• [AIM]:
Update the entries below by replacing every "developed" with "processed" and keeping all other text the same.

• [TASK DATA]:
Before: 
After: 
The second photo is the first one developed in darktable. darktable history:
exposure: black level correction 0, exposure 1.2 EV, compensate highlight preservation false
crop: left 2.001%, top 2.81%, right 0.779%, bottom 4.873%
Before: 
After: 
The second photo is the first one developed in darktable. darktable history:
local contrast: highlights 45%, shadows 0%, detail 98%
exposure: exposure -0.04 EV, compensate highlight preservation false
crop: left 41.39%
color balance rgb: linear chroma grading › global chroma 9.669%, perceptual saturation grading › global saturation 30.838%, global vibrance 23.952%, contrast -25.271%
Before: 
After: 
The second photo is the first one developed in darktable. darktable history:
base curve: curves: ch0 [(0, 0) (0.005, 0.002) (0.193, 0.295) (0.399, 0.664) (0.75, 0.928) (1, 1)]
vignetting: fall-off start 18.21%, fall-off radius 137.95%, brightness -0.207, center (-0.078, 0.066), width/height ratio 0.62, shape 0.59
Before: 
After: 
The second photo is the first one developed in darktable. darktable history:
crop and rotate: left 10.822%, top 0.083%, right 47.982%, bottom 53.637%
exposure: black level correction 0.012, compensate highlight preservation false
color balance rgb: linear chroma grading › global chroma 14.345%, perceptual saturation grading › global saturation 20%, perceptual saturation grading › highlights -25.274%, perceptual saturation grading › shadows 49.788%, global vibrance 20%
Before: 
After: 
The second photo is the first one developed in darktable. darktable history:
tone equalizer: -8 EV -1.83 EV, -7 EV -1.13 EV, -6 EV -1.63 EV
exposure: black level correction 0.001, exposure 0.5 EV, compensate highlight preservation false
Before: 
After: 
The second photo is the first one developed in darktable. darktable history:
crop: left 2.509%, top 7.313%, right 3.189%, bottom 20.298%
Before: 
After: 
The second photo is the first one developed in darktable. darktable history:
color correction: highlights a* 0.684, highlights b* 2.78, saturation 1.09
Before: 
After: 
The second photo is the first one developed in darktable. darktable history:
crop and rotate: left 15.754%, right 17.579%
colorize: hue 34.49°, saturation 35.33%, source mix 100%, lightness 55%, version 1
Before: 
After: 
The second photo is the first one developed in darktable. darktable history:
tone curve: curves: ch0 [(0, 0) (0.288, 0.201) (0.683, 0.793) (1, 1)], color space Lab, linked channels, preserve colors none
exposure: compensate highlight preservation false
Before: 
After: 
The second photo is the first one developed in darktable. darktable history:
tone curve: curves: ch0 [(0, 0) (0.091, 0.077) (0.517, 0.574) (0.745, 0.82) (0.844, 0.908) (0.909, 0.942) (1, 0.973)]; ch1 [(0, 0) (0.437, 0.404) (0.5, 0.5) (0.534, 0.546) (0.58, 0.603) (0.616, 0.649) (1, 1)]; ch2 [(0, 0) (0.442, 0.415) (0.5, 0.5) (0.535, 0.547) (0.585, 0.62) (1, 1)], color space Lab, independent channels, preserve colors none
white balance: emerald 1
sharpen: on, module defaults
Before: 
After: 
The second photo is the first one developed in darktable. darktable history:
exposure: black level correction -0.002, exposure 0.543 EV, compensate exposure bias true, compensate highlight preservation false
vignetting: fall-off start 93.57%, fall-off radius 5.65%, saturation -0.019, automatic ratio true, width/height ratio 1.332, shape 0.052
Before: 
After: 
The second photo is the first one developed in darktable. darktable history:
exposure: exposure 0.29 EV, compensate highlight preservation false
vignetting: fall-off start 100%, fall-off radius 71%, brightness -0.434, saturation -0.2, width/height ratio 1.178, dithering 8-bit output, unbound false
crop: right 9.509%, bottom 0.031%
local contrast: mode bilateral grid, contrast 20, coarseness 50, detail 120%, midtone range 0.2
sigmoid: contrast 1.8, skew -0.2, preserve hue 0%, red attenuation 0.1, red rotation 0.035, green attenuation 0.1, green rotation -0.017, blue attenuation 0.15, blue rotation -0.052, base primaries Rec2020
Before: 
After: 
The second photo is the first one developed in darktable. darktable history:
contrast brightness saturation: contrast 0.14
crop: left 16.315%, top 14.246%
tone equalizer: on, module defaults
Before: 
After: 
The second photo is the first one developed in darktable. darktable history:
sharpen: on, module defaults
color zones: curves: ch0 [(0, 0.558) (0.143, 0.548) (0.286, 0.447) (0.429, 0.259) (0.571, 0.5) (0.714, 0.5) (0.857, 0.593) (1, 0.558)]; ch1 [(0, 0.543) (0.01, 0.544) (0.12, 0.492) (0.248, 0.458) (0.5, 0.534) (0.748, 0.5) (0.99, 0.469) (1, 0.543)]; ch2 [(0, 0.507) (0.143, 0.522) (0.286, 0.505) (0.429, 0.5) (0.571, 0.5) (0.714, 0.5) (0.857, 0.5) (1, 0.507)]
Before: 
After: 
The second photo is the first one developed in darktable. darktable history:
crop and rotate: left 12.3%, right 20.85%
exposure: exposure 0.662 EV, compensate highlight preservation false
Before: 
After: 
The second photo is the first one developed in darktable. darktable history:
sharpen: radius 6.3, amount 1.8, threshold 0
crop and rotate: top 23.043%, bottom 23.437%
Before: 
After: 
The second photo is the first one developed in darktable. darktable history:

• [RESPONSE TO THE EXERCISE]:
Before: 
After: 
The second photo is the first one processed in darktable. darktable history:
exposure: black level correction 0, exposure 1.2 EV, compensate highlight preservation false
crop: left 2.001%, top 2.81%, right 0.779%, bottom 4.873%
Before: 
After: 
The second photo is the first one processed in darktable. darktable history:
local contrast: highlights 45%, shadows 0%, detail 98%
exposure: exposure -0.04 EV, compensate highlight preservation false
crop: left 41.39%
color balance rgb: linear chroma grading › global chroma 9.669%, perceptual saturation grading › global saturation 30.838%, global vibrance 23.952%, contrast -25.271%
Before: 
After: 
The second photo is the first one processed in darktable. darktable history:
base curve: curves: ch0 [(0, 0) (0.005, 0.002) (0.193, 0.295) (0.399, 0.664) (0.75, 0.928) (1, 1)]
vignetting: fall-off start 18.21%, fall-off radius 137.95%, brightness -0.207, center (-0.078, 0.066), width/height ratio 0.62, shape 0.59
Before: 
After: 
The second photo is the first one processed in darktable. darktable history:
crop and rotate: left 10.822%, top 0.083%, right 47.982%, bottom 53.637%
exposure: black level correction 0.012, compensate highlight preservation false
color balance rgb: linear chroma grading › global chroma 14.345%, perceptual saturation grading › global saturation 20%, perceptual saturation grading › highlights -25.274%, perceptual saturation grading › shadows 49.788%, global vibrance 20%
Before: 
After: 
The second photo is the first one processed in darktable. darktable history:
tone equalizer: -8 EV -1.83 EV, -7 EV -1.13 EV, -6 EV -1.63 EV
exposure: black level correction 0.001, exposure 0.5 EV, compensate highlight preservation false
Before: 
After: 
The second photo is the first one processed in darktable. darktable history:
crop: left 2.509%, top 7.313%, right 3.189%, bottom 20.298%
Before: 
After: 
The second photo is the first one processed in darktable. darktable history:
color correction: highlights a* 0.684, highlights b* 2.78, saturation 1.09
Before: 
After: 
The second photo is the first one processed in darktable. darktable history:
crop and rotate: left 15.754%, right 17.579%
colorize: hue 34.49°, saturation 35.33%, source mix 100%, lightness 55%, version 1
Before: 
After: 
The second photo is the first one processed in darktable. darktable history:
tone curve: curves: ch0 [(0, 0) (0.288, 0.201) (0.683, 0.793) (1, 1)], color space Lab, linked channels, preserve colors none
exposure: compensate highlight preservation false
Before: 
After: 
The second photo is the first one processed in darktable. darktable history:
tone curve: curves: ch0 [(0, 0) (0.091, 0.077) (0.517, 0.574) (0.745, 0.82) (0.844, 0.908) (0.909, 0.942) (1, 0.973)]; ch1 [(0, 0) (0.437, 0.404) (0.5, 0.5) (0.534, 0.546) (0.58, 0.603) (0.616, 0.649) (1, 1)]; ch2 [(0, 0) (0.442, 0.415) (0.5, 0.5) (0.535, 0.547) (0.585, 0.62) (1, 1)], color space Lab, independent channels, preserve colors none
white balance: emerald 1
sharpen: on, module defaults
Before: 
After: 
The second photo is the first one processed in darktable. darktable history:
exposure: black level correction -0.002, exposure 0.543 EV, compensate exposure bias true, compensate highlight preservation false
vignetting: fall-off start 93.57%, fall-off radius 5.65%, saturation -0.019, automatic ratio true, width/height ratio 1.332, shape 0.052
Before: 
After: 
The second photo is the first one processed in darktable. darktable history:
exposure: exposure 0.29 EV, compensate highlight preservation false
vignetting: fall-off start 100%, fall-off radius 71%, brightness -0.434, saturation -0.2, width/height ratio 1.178, dithering 8-bit output, unbound false
crop: right 9.509%, bottom 0.031%
local contrast: mode bilateral grid, contrast 20, coarseness 50, detail 120%, midtone range 0.2
sigmoid: contrast 1.8, skew -0.2, preserve hue 0%, red attenuation 0.1, red rotation 0.035, green attenuation 0.1, green rotation -0.017, blue attenuation 0.15, blue rotation -0.052, base primaries Rec2020
Before: 
After: 
The second photo is the first one processed in darktable. darktable history:
contrast brightness saturation: contrast 0.14
crop: left 16.315%, top 14.246%
tone equalizer: on, module defaults
Before: 
After: 
The second photo is the first one processed in darktable. darktable history:
sharpen: on, module defaults
color zones: curves: ch0 [(0, 0.558) (0.143, 0.548) (0.286, 0.447) (0.429, 0.259) (0.571, 0.5) (0.714, 0.5) (0.857, 0.593) (1, 0.558)]; ch1 [(0, 0.543) (0.01, 0.544) (0.12, 0.492) (0.248, 0.458) (0.5, 0.534) (0.748, 0.5) (0.99, 0.469) (1, 0.543)]; ch2 [(0, 0.507) (0.143, 0.522) (0.286, 0.505) (0.429, 0.5) (0.571, 0.5) (0.714, 0.5) (0.857, 0.5) (1, 0.507)]
Before: 
After: 
The second photo is the first one processed in darktable. darktable history:
crop and rotate: left 12.3%, right 20.85%
exposure: exposure 0.662 EV, compensate highlight preservation false
Before: 
After: 
The second photo is the first one processed in darktable. darktable history:
sharpen: radius 6.3, amount 1.8, threshold 0
crop and rotate: top 23.043%, bottom 23.437%
Before: 
After: 
The second photo is the first one processed in darktable. darktable history:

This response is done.